_The task_: All pictures must be left out as you transcribe the lines from the first line of the data to the line containing "basilica, aspetta Magda", both included.

_Source records_:
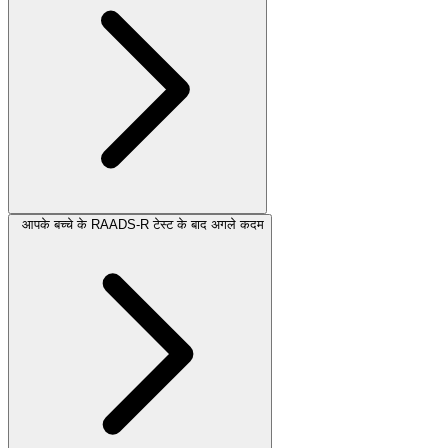
आपके बच्चे के RAADS-R टेस्ट के बाद अगले कदम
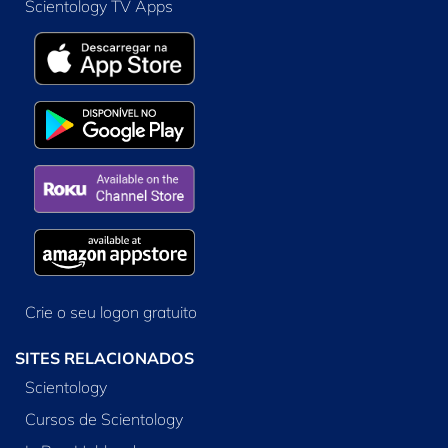
Scientology TV Apps
Crie o seu logon gratuito
SITES RELACIONADOS
Scientology
Cursos de Scientology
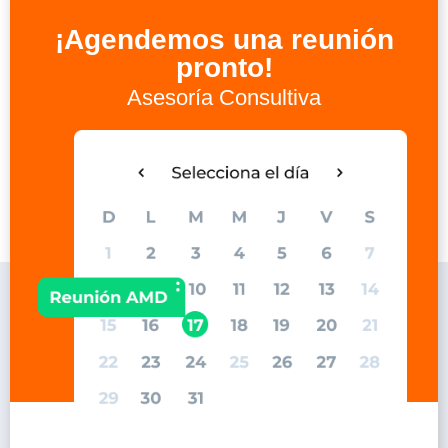
¡Agendemos una reunión
pronto!
Asesoría Consultiva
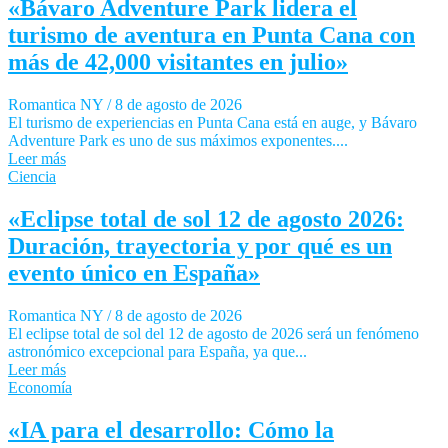
«Bávaro Adventure Park lidera el
turismo de aventura en Punta Cana con
más de 42,000 visitantes en julio»
Romantica NY
/
8 de agosto de 2026
El turismo de experiencias en Punta Cana está en auge, y Bávaro
Adventure Park es uno de sus máximos exponentes....
Leer más
Ciencia
«Eclipse total de sol 12 de agosto 2026:
Duración, trayectoria y por qué es un
evento único en España»
Romantica NY
/
8 de agosto de 2026
El eclipse total de sol del 12 de agosto de 2026 será un fenómeno
astronómico excepcional para España, ya que...
Leer más
Economía
«IA para el desarrollo: Cómo la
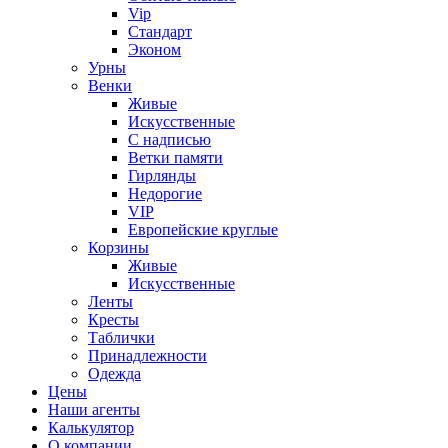
Vip
Стандарт
Эконом
Урны
Венки
Живые
Искусственные
С надписью
Ветки памяти
Гирлянды
Недорогие
VIP
Европейские круглые
Корзины
Живые
Искусственные
Ленты
Кресты
Таблички
Принадлежности
Одежда
Цены
Наши агенты
Калькулятор
О компании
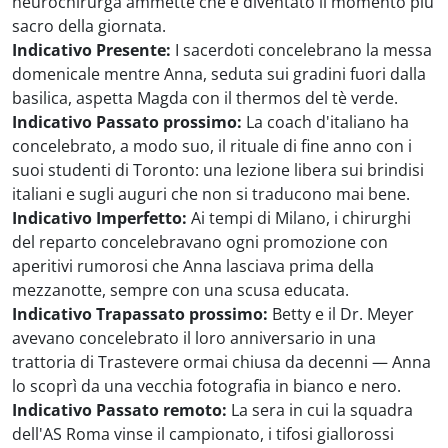
neurochirurga ammette che è diventato il momento più
sacro della giornata.
Indicativo Presente:
I sacerdoti concelebrano la messa
domenicale mentre Anna, seduta sui gradini fuori dalla
basilica, aspetta Magda con il thermos del tè verde.
Indicativo Passato prossimo:
La coach d'italiano ha
concelebrato, a modo suo, il rituale di fine anno con i
suoi studenti di Toronto: una lezione libera sui brindisi
italiani e sugli auguri che non si traducono mai bene.
Indicativo Imperfetto:
Ai tempi di Milano, i chirurghi
del reparto concelebravano ogni promozione con
aperitivi rumorosi che Anna lasciava prima della
mezzanotte, sempre con una scusa educata.
Indicativo Trapassato prossimo:
Betty e il Dr. Meyer
avevano concelebrato il loro anniversario in una
trattoria di Trastevere ormai chiusa da decenni — Anna
lo scoprì da una vecchia fotografia in bianco e nero.
Indicativo Passato remoto:
La sera in cui la squadra
dell'AS Roma vinse il campionato, i tifosi giallorossi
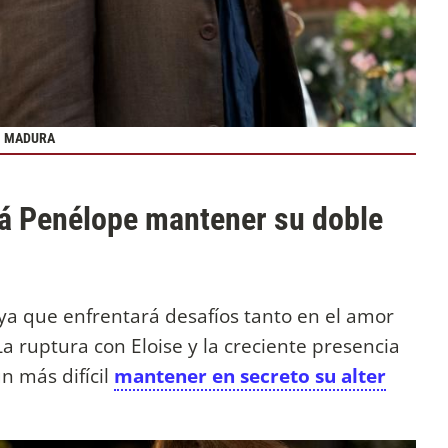
S MADURA
drá Penélope mantener su doble
 ya que enfrentará desafíos tanto en el amor
a ruptura con Eloise y la creciente presencia
n más difícil
mantener en secreto su alter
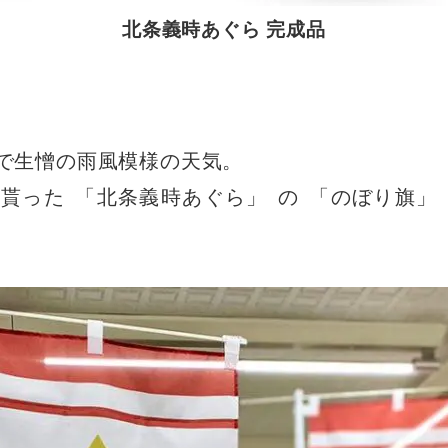
北条義時あぐら 完成品
で生憎の雨風模様の天気
。
て貰った
「
北条義時あぐら
」
の
「
のぼり旗
」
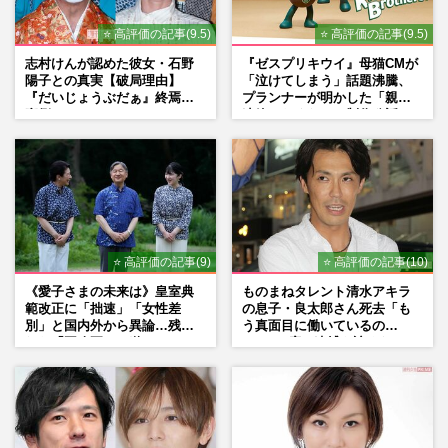
⭐ 高評価の記事(9.5)
⭐ 高評価の記事(9.5)
志村けんが認めた彼女・石野
『ゼスプリキウイ』母猫CMが
陽子との真実【破局理由】
「泣けてしまう」話題沸騰、
『だいじょうぶだぁ』終焉の
プランナーが明かした「親に
裏側
連絡したくなる」制作秘話
⭐ 高評価の記事(9)
⭐ 高評価の記事(10)
《愛子さまの未来は》皇室典
ものまねタレント清水アキラ
範改正に「拙速」「女性差
の息子・良太郎さん死去「も
別」と国内外から異論…残さ
う真面目に働いているの
れた「再改正」の道
で」、2度の逮捕も諦めなかっ
た芸能界“波乱に満ちた37年”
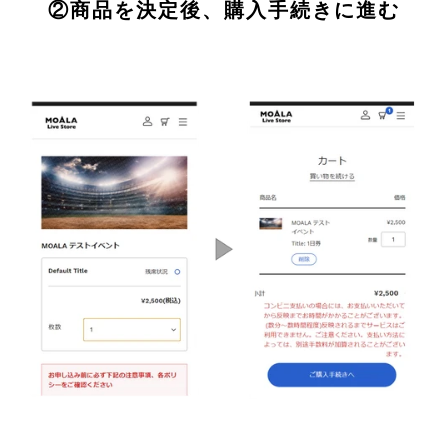
②商品を決定後、購入手続きに進む
ス
を
使
用
し
て
い
る
場
合
は
左
右
に
ス
ワ
イ
プ
し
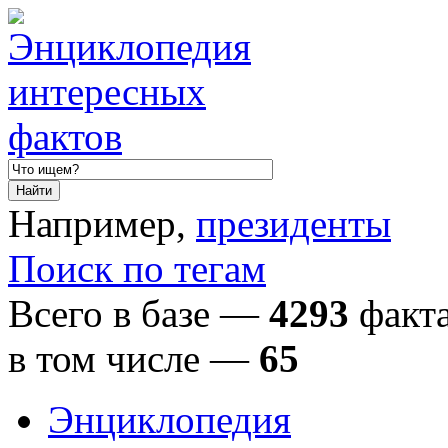
Например,
президенты
Поиск по тегам
Всего в базе —
4293
факта
в том числе
—
65
Энциклопедия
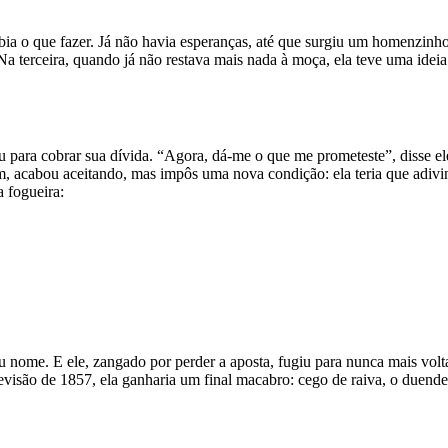
 o que fazer. Já não havia esperanças, até que surgiu um homenzinho 
Na terceira, quando já não restava mais nada à moça, ela teve uma ideia
u para cobrar sua dívida. “Agora, dá-me o que me prometeste”, disse ele
im, acabou aceitando, mas impôs uma nova condição: ela teria que adivin
 fogueira:
u nome. E ele, zangado por perder a aposta, fugiu para nunca mais volt
revisão de 1857, ela ganharia um final macabro: cego de raiva, o duende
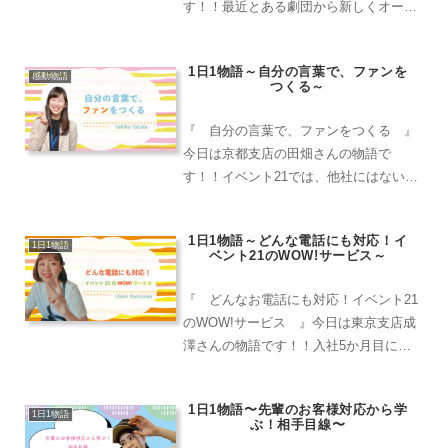
す！！最近とある劇団から新しくオープ
ンする劇場のテープカット物品の依頼を
頂きました。その劇団は私が小さい頃か
1日1物語～自分の言葉で、ファンを
らたまに母親についていき、劇場に足を
感動物語
つくる～
運んだ劇団でした！電話受けて...
『 自分の言葉で、ファンをつくる 』
今日は京都支店の田畑さんの物語で
す！！イベント21では、他社にはない
Wow!と驚いてしまうような感動のサー
ビスを常に研究しています。最近では新
1日1物語～どんな電話にも対応！イ
たに「WEB名刺」をつくろうということ
1日1物語
ベント21のWOW!サービス～
で、メールの署名欄に添付...
『 どんなお電話にも対応！イベント21
のWOW!サービス 』今日は東京支店成
澤さんの物語です！！入社5か月目にし
て事務所に出勤したとき、間違え電話で
コンビニのATMの利用方法のお問い合わ
1日1物語〜先輩のお客様対応から学
せお電話がありました。電話のお客様が
1日1物語
ぶ！相手目線〜
言うには、ATMで...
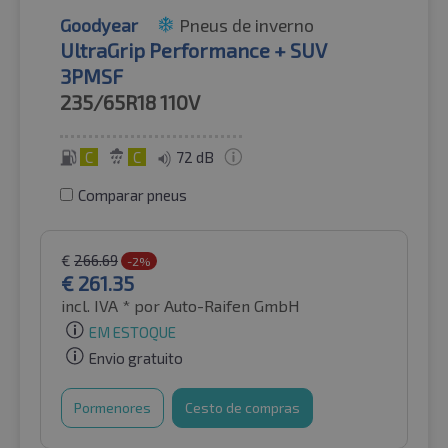
Goodyear
Pneus de inverno
UltraGrip Performance + SUV
3PMSF
235/65R18
110V
C
C
72 dB
Comparar pneus
€
266.69
-2%
€
261.35
incl. IVA *
por Auto-Raifen GmbH
EM ESTOQUE
Envio gratuito
Pormenores
Cesto de compras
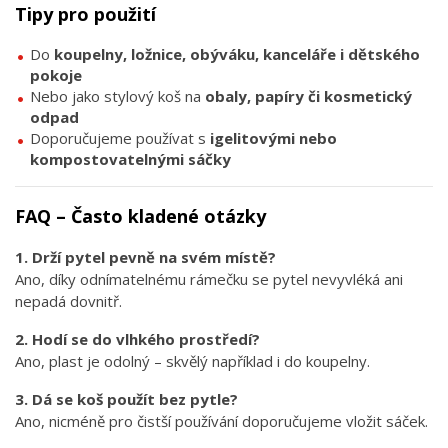
Tipy pro použití
Do
koupelny, ložnice, obýváku, kanceláře i dětského
pokoje
Nebo jako stylový koš na
obaly, papíry či kosmetický
odpad
Doporučujeme používat s
igelitovými nebo
kompostovatelnými sáčky
FAQ – Často kladené otázky
1. Drží pytel pevně na svém místě?
Ano, díky odnímatelnému rámečku se pytel nevyvléká ani
nepadá dovnitř.
2. Hodí se do vlhkého prostředí?
Ano, plast je odolný – skvělý například i do koupelny.
3. Dá se koš použít bez pytle?
Ano, nicméně pro čistší používání doporučujeme vložit sáček.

_Task result_:
आपके बच्चे के RAADS-R टेस्ट के बाद अगले कदम
Scientology TV Apps
Crie o seu logon gratuito
SITES RELACIONADOS
Scientology
Cursos de Scientology
¡Agendemos una reunión
pronto!
Asesoría Consultiva
«Bávaro Adventure Park lidera el
turismo de aventura en Punta Cana con
más de 42,000 visitantes en julio»
Romantica NY
/
8 de agosto de 2026
El turismo de experiencias en Punta Cana está en auge, y Bávaro
Adventure Park es uno de sus máximos exponentes....
Leer más
Ciencia
«Eclipse total de sol 12 de agosto 2026:
Duración, trayectoria y por qué es un
evento único en España»
Romantica NY
/
8 de agosto de 2026
El eclipse total de sol del 12 de agosto de 2026 será un fenómeno
astronómico excepcional para España, ya que...
Leer más
Economía
«IA para el desarrollo: Cómo la
Vip
Стандарт
Эконом
Урны
Венки
Живые
Искусственные
С надписью
Ветки памяти
Гирлянды
Недорогие
VIP
Европейские круглые
Корзины
Живые
Искусственные
Ленты
Кресты
Таблички
Принадлежности
Одежда
Цены
Наши агенты
Калькулятор
О компании
neurochirurga ammette che è diventato il momento più
sacro della giornata.
Indicativo Presente:
I sacerdoti concelebrano la messa
domenicale mentre Anna, seduta sui gradini fuori dalla
basilica, aspetta Magda con il thermos del tè verde.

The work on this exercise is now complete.